Groopman’s position, when his various arguments are gathered and assembled, becomes untenable. He admits doctors suffer from innumerable biases that diminish the accuracy of diagnosis, reducing many diagnoses to idiosyncratic responses fueled by mood, whether the patient is liked or disliked, advertisements recently seen, etc. Thus Groopman agrees with decision scientists’ diagnosis of doctor decision making; but then he goes on to wantonly dismiss what many of the very same researchers claim is the best (and perhaps only) remedy, the way to “debias” diagnosis: evidence-based medicine and the use of decision aids. In place of statistics what does Groopman suggest doctors rely on? Clinical intuition of course, the very source of the cognitive biases he pays lip service to throughout his book.
...One study famously showed that a successful predictive instrument for acute ischemic heart disease (which reduced the false positive rate from 71% to 0) was, after its use in randomized trials, all but discarded by doctors (only 2.8% of the sample continued to use it).5 It is no secret many doctors despise evidence-based medicine. It is impersonal “cookbook medicine.” It is “dehumanizing,” treating people like statistics. Patients do not like it either. They think less of doctors’ abilities who rely on such aids.6
The problem is that it is usually in patients’ best interest to be treated like a “statistic.” Doctors cannot outperform mechanical diagnoses because their own diagnoses are inconsistent. An algorithm guarantees the same input results in the same output, and whether one likes this or not, this maximizes accuracy. If the exact same information results in variable and individual output, error will increase. However, the psychological baggage associated with the use of statistics in medicine (doctors’ pride and patients’ insistence on “certainty”) makes this a difficult issue to overcome.

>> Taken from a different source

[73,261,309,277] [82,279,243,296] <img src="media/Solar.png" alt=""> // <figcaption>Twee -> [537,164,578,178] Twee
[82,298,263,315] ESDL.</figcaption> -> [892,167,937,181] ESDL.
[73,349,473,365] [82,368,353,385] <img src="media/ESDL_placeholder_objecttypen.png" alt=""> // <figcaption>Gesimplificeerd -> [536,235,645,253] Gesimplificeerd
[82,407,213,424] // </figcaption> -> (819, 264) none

It is better to be certainly wrong than statistically right. That is, doctors and patients feel better if the doctor makes a diagnosis based on intuition about the specific case rather than based on some statistical model.
In hindsight, it often appears that one could have made the right decision using better intuition. That is why an anecdotal approach to looking at medical decision-making is biased in favor of intuition and against statistical models. That same sort of bias is at work in the cries for more regulation of financial markets in wake of the subprime mortgage problems. In hindsight, you think that a regulator could have prevented the problem. But that is a biased perception.